6.4 C
Almanya
Perşembe, Mart 28, 2024

Gazete basıldı, saldırganlar değil yazarlar tutuklandı!

Array

Can Yayınları, raflarda yerini alan üç kitabıyla basın tarihinin en karanlık noktalarından biri olan Tan Matbaası Baskını’nın ardındakileri Sertel çiftinin tanıklıklarıyla aralıyor.

 YEŞİM PÜTGÜL

Türkiye basınının en utanç verici olaylarından biri 4 Aralık 1945 tarihinde gerçekleşti. Kalabalık bir güruh, Tan Matbaası’nı bastı. “Milli hassasiyetleri yüksek” bu kalabalığın hedefinde Tan gazetesiyle Sabiha ve Zekeriya Sertel vardı. Tutuklananlarsa göstericiler değil gazete yazarları oldu. Linç girişimiyle karşı karşıya kalan Sertel çifti 3 ay tutuklu kaldılar ve daha sonra beraat ettiler. Bu olaylardan ve haklarındaki soruşturmalardan yıpranan Serteller 1950’de Türkiye’yi terketttiler.

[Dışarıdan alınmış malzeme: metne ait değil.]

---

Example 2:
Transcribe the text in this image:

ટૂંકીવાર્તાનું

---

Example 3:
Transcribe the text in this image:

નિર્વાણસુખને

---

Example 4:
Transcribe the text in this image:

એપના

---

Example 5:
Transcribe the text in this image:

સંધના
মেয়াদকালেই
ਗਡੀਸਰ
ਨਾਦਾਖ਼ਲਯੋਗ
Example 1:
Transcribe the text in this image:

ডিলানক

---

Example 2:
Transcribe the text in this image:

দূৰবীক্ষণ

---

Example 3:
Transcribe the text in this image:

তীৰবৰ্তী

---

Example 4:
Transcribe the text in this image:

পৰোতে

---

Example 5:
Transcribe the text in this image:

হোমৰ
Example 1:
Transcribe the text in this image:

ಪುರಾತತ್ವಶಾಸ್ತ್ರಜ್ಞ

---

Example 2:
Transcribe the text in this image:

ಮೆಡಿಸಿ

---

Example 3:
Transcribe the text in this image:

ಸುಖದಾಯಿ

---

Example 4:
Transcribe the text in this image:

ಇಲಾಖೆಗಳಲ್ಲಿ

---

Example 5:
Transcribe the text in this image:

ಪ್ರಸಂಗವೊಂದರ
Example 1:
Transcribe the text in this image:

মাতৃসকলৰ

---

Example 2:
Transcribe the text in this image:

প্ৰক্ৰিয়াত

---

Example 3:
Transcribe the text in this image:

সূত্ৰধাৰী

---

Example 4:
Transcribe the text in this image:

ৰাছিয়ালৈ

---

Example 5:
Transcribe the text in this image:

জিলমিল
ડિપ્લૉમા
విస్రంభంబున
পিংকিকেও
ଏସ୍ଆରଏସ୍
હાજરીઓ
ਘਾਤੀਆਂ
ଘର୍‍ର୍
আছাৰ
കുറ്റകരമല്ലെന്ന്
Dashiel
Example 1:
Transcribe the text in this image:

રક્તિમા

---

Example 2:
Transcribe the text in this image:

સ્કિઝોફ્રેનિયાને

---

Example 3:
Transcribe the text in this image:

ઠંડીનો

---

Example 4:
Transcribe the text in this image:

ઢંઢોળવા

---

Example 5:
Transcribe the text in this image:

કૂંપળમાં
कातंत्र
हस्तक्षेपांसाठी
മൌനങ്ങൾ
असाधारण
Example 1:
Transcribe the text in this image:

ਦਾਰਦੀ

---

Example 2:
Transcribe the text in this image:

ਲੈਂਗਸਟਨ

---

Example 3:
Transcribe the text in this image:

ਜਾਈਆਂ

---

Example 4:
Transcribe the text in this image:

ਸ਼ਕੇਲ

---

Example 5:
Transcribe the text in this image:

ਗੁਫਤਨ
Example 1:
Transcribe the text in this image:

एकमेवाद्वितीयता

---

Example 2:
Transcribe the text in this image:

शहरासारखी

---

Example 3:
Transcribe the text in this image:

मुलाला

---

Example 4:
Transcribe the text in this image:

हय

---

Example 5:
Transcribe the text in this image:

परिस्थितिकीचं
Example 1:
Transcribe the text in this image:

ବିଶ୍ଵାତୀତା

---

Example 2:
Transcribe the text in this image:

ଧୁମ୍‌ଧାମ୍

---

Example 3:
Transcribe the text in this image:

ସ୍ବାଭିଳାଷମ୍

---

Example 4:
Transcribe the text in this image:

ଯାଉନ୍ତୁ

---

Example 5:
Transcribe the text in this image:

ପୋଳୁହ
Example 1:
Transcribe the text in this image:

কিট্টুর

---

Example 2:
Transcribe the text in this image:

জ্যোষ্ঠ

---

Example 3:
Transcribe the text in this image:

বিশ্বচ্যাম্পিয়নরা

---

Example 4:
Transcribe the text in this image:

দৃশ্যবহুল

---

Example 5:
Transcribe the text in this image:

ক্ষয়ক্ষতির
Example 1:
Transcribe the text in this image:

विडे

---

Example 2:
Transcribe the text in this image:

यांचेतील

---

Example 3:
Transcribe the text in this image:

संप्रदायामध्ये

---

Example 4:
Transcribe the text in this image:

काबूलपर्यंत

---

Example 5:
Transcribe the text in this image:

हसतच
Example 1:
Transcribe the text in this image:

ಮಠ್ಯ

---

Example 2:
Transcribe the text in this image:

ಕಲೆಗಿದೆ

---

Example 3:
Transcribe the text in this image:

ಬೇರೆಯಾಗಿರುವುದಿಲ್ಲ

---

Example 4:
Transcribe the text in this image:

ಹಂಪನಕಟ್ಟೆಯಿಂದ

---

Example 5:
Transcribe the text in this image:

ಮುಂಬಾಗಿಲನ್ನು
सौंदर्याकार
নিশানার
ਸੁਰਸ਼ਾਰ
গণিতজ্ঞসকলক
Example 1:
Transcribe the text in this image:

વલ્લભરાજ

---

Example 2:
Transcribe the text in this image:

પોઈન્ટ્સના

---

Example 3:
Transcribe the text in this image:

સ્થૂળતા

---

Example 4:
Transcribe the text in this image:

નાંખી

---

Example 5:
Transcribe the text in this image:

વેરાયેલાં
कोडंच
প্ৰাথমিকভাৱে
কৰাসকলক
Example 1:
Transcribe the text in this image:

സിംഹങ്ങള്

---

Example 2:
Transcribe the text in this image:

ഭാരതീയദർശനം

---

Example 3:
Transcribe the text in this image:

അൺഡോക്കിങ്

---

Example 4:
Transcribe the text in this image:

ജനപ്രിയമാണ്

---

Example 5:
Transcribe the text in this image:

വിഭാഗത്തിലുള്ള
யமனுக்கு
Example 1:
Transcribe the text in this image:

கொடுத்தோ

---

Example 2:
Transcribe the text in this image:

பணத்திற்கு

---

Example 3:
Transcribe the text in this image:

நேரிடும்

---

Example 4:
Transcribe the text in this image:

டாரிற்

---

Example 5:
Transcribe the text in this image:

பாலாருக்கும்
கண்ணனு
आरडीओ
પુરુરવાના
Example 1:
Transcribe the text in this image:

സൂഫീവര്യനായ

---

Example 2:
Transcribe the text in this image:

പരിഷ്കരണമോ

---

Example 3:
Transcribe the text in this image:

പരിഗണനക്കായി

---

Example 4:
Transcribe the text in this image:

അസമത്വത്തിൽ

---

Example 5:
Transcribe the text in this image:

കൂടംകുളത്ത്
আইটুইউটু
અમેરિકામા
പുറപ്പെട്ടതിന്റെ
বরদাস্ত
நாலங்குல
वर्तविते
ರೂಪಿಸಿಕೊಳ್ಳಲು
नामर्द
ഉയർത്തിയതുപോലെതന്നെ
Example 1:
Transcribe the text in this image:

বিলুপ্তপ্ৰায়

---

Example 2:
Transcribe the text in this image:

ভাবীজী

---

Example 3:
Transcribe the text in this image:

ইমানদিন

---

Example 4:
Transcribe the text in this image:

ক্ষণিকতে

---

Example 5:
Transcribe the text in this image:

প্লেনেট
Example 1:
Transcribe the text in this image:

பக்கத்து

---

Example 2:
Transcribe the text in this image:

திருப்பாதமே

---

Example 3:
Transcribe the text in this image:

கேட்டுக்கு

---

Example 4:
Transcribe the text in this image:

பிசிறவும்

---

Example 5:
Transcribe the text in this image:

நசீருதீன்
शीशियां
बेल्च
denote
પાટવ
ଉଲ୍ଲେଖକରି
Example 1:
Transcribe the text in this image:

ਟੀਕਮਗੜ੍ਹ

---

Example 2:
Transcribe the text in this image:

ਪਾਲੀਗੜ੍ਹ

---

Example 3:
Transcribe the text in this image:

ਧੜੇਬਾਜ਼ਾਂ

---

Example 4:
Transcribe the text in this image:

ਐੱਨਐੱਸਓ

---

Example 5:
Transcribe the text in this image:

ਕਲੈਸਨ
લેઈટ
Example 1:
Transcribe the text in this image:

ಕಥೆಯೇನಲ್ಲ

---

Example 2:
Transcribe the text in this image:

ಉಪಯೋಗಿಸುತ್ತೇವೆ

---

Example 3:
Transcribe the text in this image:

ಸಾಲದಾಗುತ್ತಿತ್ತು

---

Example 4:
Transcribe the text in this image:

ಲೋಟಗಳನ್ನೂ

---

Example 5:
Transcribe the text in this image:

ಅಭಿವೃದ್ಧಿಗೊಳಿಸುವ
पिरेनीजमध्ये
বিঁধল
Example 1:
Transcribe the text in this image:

Üzerinden 70 yıl geçtikten sonra İkinci Dünya Savaşı’nın bu en yoğun dönemini anlamak, gazete baskınını ve olayın kahramanlarını tanımak için üç kitap rafları süslemeye başladı: Davamız ve Müdafaamız, Roman Gibi ve Hatırladıklarım.

Sabiha Sertel’in hayatı

‘Roman Gibi’

Roman Gibi, Türkiye basın ve yayın dünyasının en güçlü ve dirençli isimlerinin başında gelen Sabiha Sertel’in hayatını anlatıyor.  Cins bilincinin yanında sınıf bilincine de sahip olan Sabiha Sertel bu son kitabında, Türkiye’de bir kadın olarak gazetecilik yapmaya çalışmanın, ifade özgürlüğünü savunmanın, ne denli zor ve çetin olduğunu gösteriyor. Tan Matbaası Baskını’nın ardından eşi Zekeriya Sertel’le birlikte yurtdışına gitmek zorunda kalan Sabiha Sertel, İkinci Dünya Savaşı döneminde faşizme ve Nazizm’e karşı yürüttüğü amansız mücadelesi ve eğilmez kalemiyle Türkiye basın tarihinin en önemli isimleri arasındadır.

Zekeriya Sertel’den

‘Hatırladıklarım’

Üçüncü kitap, 1980 yılında yitirdiğimiz, Türkiye basın tarihinin en önemli isimlerinden biri olan Zekeriya Sertel’in anıları. Zekeriya Sertel, tıpkı eşi gibi tüm yaşamını demokrasi ve ifade özgürlüğü uğrunda mücadele etmekle geçirdi. Yayımladığı Resimli Ay dergisiyle Nâzım Hikmet’in Türk okurla buluşturdu, Halikarnas Balıkçısı’yla yargılandı, İkinci Dünya Savaşı yıllarında, Türkiye’nin Nazi Almanya’sının yanında hizalanmasına ve Türkiye’de yükselen faşist dalgaya, Tan’daki yazılarıyla karşı koydu. Hatırladıklarım tüm bunları ve daha fazlasını üretken ve mücadeleci bir gazetecinin benzersiz tanıklık ve gözlemleriyle anlatıyor.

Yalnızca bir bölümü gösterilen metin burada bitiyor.